### Work required
Copy the data below exactly.
──────
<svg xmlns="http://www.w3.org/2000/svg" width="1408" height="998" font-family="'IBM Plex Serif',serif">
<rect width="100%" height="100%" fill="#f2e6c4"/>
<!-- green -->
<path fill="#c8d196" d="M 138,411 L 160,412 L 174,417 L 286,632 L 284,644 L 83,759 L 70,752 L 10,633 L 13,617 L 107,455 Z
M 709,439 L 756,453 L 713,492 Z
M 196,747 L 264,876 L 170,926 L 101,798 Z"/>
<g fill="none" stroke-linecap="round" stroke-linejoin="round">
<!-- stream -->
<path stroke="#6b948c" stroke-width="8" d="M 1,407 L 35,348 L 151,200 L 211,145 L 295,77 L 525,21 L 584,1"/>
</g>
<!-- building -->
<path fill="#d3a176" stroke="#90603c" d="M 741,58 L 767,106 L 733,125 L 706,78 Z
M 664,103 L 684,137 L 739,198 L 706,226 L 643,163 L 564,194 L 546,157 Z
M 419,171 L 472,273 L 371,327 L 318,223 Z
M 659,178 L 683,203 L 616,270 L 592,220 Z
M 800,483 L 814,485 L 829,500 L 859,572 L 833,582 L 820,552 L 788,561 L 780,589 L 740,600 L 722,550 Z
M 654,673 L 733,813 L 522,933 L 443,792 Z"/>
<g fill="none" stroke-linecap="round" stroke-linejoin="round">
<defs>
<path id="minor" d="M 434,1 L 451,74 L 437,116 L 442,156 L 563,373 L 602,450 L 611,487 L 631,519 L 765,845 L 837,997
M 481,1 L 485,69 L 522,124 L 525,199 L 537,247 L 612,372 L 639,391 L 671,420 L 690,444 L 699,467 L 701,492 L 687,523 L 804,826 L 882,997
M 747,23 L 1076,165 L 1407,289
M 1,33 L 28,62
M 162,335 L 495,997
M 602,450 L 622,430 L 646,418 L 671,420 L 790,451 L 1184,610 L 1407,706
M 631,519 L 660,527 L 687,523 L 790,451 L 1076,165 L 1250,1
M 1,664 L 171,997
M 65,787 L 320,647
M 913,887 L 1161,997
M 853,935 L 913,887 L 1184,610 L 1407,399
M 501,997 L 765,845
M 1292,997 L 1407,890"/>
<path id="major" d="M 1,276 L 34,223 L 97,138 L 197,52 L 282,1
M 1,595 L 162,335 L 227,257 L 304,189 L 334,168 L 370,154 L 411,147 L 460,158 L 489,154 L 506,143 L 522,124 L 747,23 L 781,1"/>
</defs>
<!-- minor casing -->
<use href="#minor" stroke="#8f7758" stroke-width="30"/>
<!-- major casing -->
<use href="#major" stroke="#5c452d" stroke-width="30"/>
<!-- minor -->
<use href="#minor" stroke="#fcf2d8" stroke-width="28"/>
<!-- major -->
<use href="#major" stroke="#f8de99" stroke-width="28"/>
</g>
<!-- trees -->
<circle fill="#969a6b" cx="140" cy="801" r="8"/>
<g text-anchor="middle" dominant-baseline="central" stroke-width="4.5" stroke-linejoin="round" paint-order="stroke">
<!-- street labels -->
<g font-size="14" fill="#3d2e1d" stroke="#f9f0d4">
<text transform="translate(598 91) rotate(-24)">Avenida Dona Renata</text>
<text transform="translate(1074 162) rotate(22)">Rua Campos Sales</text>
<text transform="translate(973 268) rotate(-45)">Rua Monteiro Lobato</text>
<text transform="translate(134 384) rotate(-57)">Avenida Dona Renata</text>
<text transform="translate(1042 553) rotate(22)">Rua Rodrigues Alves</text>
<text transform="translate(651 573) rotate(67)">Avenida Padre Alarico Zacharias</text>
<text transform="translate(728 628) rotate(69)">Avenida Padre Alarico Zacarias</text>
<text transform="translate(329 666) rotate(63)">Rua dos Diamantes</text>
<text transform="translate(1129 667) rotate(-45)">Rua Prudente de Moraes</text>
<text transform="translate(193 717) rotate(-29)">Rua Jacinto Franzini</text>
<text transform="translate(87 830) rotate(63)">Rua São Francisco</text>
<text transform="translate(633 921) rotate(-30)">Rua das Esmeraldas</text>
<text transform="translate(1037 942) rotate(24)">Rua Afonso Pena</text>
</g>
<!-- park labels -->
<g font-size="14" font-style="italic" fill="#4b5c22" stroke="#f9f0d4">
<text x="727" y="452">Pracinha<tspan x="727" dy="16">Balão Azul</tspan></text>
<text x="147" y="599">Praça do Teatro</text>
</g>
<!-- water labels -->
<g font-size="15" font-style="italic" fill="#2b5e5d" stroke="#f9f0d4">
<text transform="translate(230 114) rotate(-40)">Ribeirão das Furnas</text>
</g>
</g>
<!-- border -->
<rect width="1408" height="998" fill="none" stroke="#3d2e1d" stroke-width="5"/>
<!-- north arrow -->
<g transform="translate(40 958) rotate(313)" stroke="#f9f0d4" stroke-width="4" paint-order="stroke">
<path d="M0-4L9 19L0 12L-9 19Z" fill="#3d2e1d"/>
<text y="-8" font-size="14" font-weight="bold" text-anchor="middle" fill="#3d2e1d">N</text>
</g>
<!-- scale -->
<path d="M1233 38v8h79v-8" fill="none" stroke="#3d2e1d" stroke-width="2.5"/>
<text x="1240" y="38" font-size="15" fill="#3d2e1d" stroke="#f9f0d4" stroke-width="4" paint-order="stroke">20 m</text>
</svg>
──────
### Final answer
<svg xmlns="http://www.w3.org/2000/svg" width="1408" height="998" font-family="'IBM Plex Serif',serif">
<rect width="100%" height="100%" fill="#f2e6c4"/>
<!-- green -->
<path fill="#c8d196" d="M 138,411 L 160,412 L 174,417 L 286,632 L 284,644 L 83,759 L 70,752 L 10,633 L 13,617 L 107,455 Z
M 709,439 L 756,453 L 713,492 Z
M 196,747 L 264,876 L 170,926 L 101,798 Z"/>
<g fill="none" stroke-linecap="round" stroke-linejoin="round">
<!-- stream -->
<path stroke="#6b948c" stroke-width="8" d="M 1,407 L 35,348 L 151,200 L 211,145 L 295,77 L 525,21 L 584,1"/>
</g>
<!-- building -->
<path fill="#d3a176" stroke="#90603c" d="M 741,58 L 767,106 L 733,125 L 706,78 Z
M 664,103 L 684,137 L 739,198 L 706,226 L 643,163 L 564,194 L 546,157 Z
M 419,171 L 472,273 L 371,327 L 318,223 Z
M 659,178 L 683,203 L 616,270 L 592,220 Z
M 800,483 L 814,485 L 829,500 L 859,572 L 833,582 L 820,552 L 788,561 L 780,589 L 740,600 L 722,550 Z
M 654,673 L 733,813 L 522,933 L 443,792 Z"/>
<g fill="none" stroke-linecap="round" stroke-linejoin="round">
<defs>
<path id="minor" d="M 434,1 L 451,74 L 437,116 L 442,156 L 563,373 L 602,450 L 611,487 L 631,519 L 765,845 L 837,997
M 481,1 L 485,69 L 522,124 L 525,199 L 537,247 L 612,372 L 639,391 L 671,420 L 690,444 L 699,467 L 701,492 L 687,523 L 804,826 L 882,997
M 747,23 L 1076,165 L 1407,289
M 1,33 L 28,62
M 162,335 L 495,997
M 602,450 L 622,430 L 646,418 L 671,420 L 790,451 L 1184,610 L 1407,706
M 631,519 L 660,527 L 687,523 L 790,451 L 1076,165 L 1250,1
M 1,664 L 171,997
M 65,787 L 320,647
M 913,887 L 1161,997
M 853,935 L 913,887 L 1184,610 L 1407,399
M 501,997 L 765,845
M 1292,997 L 1407,890"/>
<path id="major" d="M 1,276 L 34,223 L 97,138 L 197,52 L 282,1
M 1,595 L 162,335 L 227,257 L 304,189 L 334,168 L 370,154 L 411,147 L 460,158 L 489,154 L 506,143 L 522,124 L 747,23 L 781,1"/>
</defs>
<!-- minor casing -->
<use href="#minor" stroke="#8f7758" stroke-width="30"/>
<!-- major casing -->
<use href="#major" stroke="#5c452d" stroke-width="30"/>
<!-- minor -->
<use href="#minor" stroke="#fcf2d8" stroke-width="28"/>
<!-- major -->
<use href="#major" stroke="#f8de99" stroke-width="28"/>
</g>
<!-- trees -->
<circle fill="#969a6b" cx="140" cy="801" r="8"/>
<g text-anchor="middle" dominant-baseline="central" stroke-width="4.5" stroke-linejoin="round" paint-order="stroke">
<!-- street labels -->
<g font-size="14" fill="#3d2e1d" stroke="#f9f0d4">
<text transform="translate(598 91) rotate(-24)">Avenida Dona Renata</text>
<text transform="translate(1074 162) rotate(22)">Rua Campos Sales</text>
<text transform="translate(973 268) rotate(-45)">Rua Monteiro Lobato</text>
<text transform="translate(134 384) rotate(-57)">Avenida Dona Renata</text>
<text transform="translate(1042 553) rotate(22)">Rua Rodrigues Alves</text>
<text transform="translate(651 573) rotate(67)">Avenida Padre Alarico Zacharias</text>
<text transform="translate(728 628) rotate(69)">Avenida Padre Alarico Zacarias</text>
<text transform="translate(329 666) rotate(63)">Rua dos Diamantes</text>
<text transform="translate(1129 667) rotate(-45)">Rua Prudente de Moraes</text>
<text transform="translate(193 717) rotate(-29)">Rua Jacinto Franzini</text>
<text transform="translate(87 830) rotate(63)">Rua São Francisco</text>
<text transform="translate(633 921) rotate(-30)">Rua das Esmeraldas</text>
<text transform="translate(1037 942) rotate(24)">Rua Afonso Pena</text>
</g>
<!-- park labels -->
<g font-size="14" font-style="italic" fill="#4b5c22" stroke="#f9f0d4">
<text x="727" y="452">Pracinha<tspan x="727" dy="16">Balão Azul</tspan></text>
<text x="147" y="599">Praça do Teatro</text>
</g>
<!-- water labels -->
<g font-size="15" font-style="italic" fill="#2b5e5d" stroke="#f9f0d4">
<text transform="translate(230 114) rotate(-40)">Ribeirão das Furnas</text>
</g>
</g>
<!-- border -->
<rect width="1408" height="998" fill="none" stroke="#3d2e1d" stroke-width="5"/>
<!-- north arrow -->
<g transform="translate(40 958) rotate(313)" stroke="#f9f0d4" stroke-width="4" paint-order="stroke">
<path d="M0-4L9 19L0 12L-9 19Z" fill="#3d2e1d"/>
<text y="-8" font-size="14" font-weight="bold" text-anchor="middle" fill="#3d2e1d">N</text>
</g>
<!-- scale -->
<path d="M1233 38v8h79v-8" fill="none" stroke="#3d2e1d" stroke-width="2.5"/>
<text x="1240" y="38" font-size="15" fill="#3d2e1d" stroke="#f9f0d4" stroke-width="4" paint-order="stroke">20 m</text>
</svg>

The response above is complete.